Text segment:
Indeed, one of the immediate consequences of higher interest rates is an increase in loan repayment obligations. As borrowing costs rise, borrowers may struggle to satisfy repayment obligations or financial covenants, triggering events of default, acceleration clauses, or the exercise of Material Adverse Change ("MAC") provisions where applicable. These pressures have increased the importance of consensual debt restructuring. Amendments to repayment schedules, covenant waivers, revised security packages, or additional credit support may offer commercially preferable alternatives to immediate enforcement, provided existing rights and security interests are carefully preserved.
Where restructuring proves unsuccessful, lenders may resort to enforcing guarantees and security interests in accordance with the facility documentation and applicable law. As reaffirmed in Union Bank of Nigeria Plc v. Ajabule (2011) 18 NWLR (Pt. 1278) 152, contractual security rights remain enforceable according to their terms. Against this backdrop, carefully drafted financing documentation and early restructuring efforts have become increasingly important in managing credit risk within a sustained high-interest-rate environment.
C. Commercial Contracts: Performance Risk in a High-Interest-Rate Environment
Beyond financing arrangements, the effects of sustained monetary tightening are increasingly evident in the performance of commercial contracts. Rising borrowing costs, reduced liquidity, and higher operating expenses have placed significant pressure on long-term procurement, construction, supply, and infrastructure agreements negotiated under markedly different economic conditions. While these developments may affect commercial viability, they do not, without more, relieve parties of their contractual obligations.
Nigerian law continues to uphold the principle of pacta sunt servanda, requiring contracts to be performed according to their terms. Accordingly, parties seeking to rely on force majeure or frustration in response to increased financing costs or inflation are unlikely to succeed unless the relevant contractual or legal requirements are satisfied. As the Supreme Court observed in Hilary Farms Ltd. v. M/V "Mahtra" (2007) 14 NWLR (Pt. 1054) 210, Judges are bound to enforce agreements exactly as written and cannot alter the terms of a voluntary contract.
Consequently, commercial counterparties are increasingly relying on negotiated solutions rather than legal excuses for non-performance. Price adjustment mechanisms, hardship clauses, and structured renegotiation provisions are becoming more prominent in long-term commercial agreements, particularly where prolonged economic volatility materially affects the commercial assumptions underpinning the transaction. Where renegotiation proves unsuccessful, disputes concerning contractual interpretation, delayed performance, or revised pricing are increasingly likely to be resolved through arbitration or other agreed dispute resolution mechanisms.
The current environment therefore reinforces the importance of careful contractual drafting. Agreements that clearly allocate economic risk and provide structured mechanisms for responding to changing market conditions are more likely to preserve commercial relationships and reduce the potential for costly disputes.
• Can Higher Interest Rates Amount to Force Majeureof Frustration of Contract?
One misconception that frequently arises during periods of economic instability is the assumption that increased borrowing costs automatically constitute a force majeure event. As a general rule, they do not. Force majeure clauses are contractual provisions that excuse or suspend performance where extraordinary events beyond the reasonable control of the parties prevent contractual performance. Common examples include natural disasters, war, terrorism, civil unrest, epidemics, government-imposed restrictions and similar unforeseen events. An increase in interest rates or borrowing costs rarely makes performance impossible. Instead, it merely makes performance more expensive.

Collected data:

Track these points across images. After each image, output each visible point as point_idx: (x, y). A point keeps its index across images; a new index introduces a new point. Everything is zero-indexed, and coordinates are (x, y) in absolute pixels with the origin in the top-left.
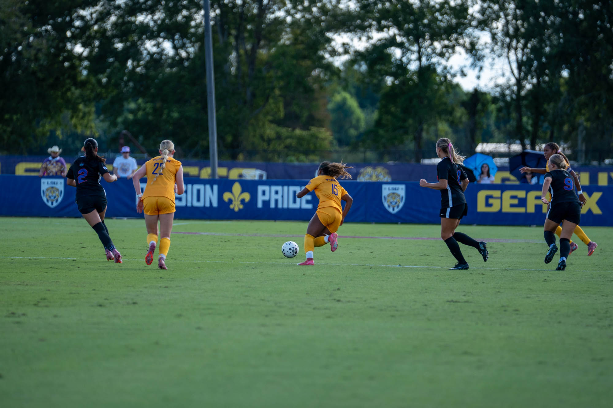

Questions:
[1] From the passage on interest rates and commercial contracts, extract the text between "Where restructuring proves" and "sustained high-interest-rate environment.", inclusive.
[2] Answer these questions from the passage on interest rates and commercial contracts:
(a) Which case is cited as reaffirming that contractual security rights remain enforceable according to their terms?
(b) What principle does Nigerian law continue to uphold regarding the performance of contracts?
(c) Rather than making performance impossible, what does an increase in interest rates do to performance?
[3] Write what comes next in the passage on interest rates and commercial contracts, starting after its final sentence.

Solved problems:
[1]
Where restructuring proves unsuccessful, lenders may resort to enforcing guarantees and security interests in accordance with the facility documentation and applicable law. As reaffirmed in Union Bank of Nigeria Plc v. Ajabule (2011) 18 NWLR (Pt. 1278) 152, contractual security rights remain enforceable according to their terms. Against this backdrop, carefully drafted financing documentation and early restructuring efforts have become increasingly important in managing credit risk within a sustained high-interest-rate environment.

[2]
(a) Union Bank of Nigeria Plc v. Ajabule (2011) 18 NWLR (Pt. 1278) 152
(b) Pacta sunt servanda
(c) It makes performance more expensive.

[3]
Under Nigerian contract law, increased expense alone does not ordinarily excuse contractual performance unless the force majeure clause expressly includes changes in economic conditions, government monetary policies or exceptional financial disruptions within its scope.Businesses should therefore avoid assuming that the CBN's monetary policy decisions automatically entitle them to suspend contractual obligations.
Furthermore, closely related to force majeure is the common law doctrine of frustration. A contract is frustrated where, through no fault of either party, an unforeseen event fundamentally alters the nature of the contractual obligations such that performance becomes impossible or radically different from what the parties originally contemplated.
Nigerian courts apply this doctrine cautiously. A mere increase in operational expenses, financing costs or inflation does not ordinarily frustrate a contract. Businesses remain legally obligated to perform unless the change destroys the very foundation of the contractual relationship. For example, a company that borrowed funds to execute a supply contract cannot ordinarily avoid liability simply because interest rates have increased and financing has become more expensive.
The commercial risk of changing market conditions generally rests with the contracting parties unless the agreement expressly provides otherwise.
D. Investment Transactions: Capital Reallocation, Valuation Risks and Transactional Challenges
The CBN's restrictive monetary policy has significantly influenced the structuring of investment transactions across Nigeria's private capital markets. As higher yields on Nigerian Treasury Bills and Federal Government of Nigeria Bonds continue to attract institutional capital, private equity sponsors, venture capital investors, and corporate acquirers are increasingly adopting more conservative investment strategies. The legal implications are reflected less in the policy itself than in the evolving allocation of transactional risk.
One of the most immediate consequences has been increased pressure on transaction valuations. Higher financing costs have widened valuation gaps between buyers and sellers, prompting greater reliance on earn-out provisions, deferred consideration mechanisms, and other contingent pricing structures to allocate post-completion risk. These arrangements require careful drafting to minimize disputes over financial performance, accounting methodologies, and payment obligations.
Investment documentation has similarly become more robust. Investors are placing greater emphasis on Material Adverse Change clauses, enhanced governance rights, financial reporting obligations, and information covenants. Within private equity and venture capital structures, strict compliance with Limited Partnership Agreements ("LPAs"), particularly provisions governing capital calls, investor defaults, and dilution mechanisms, has assumed greater importance as liquidity pressures affect investors' ability to meet funding commitments.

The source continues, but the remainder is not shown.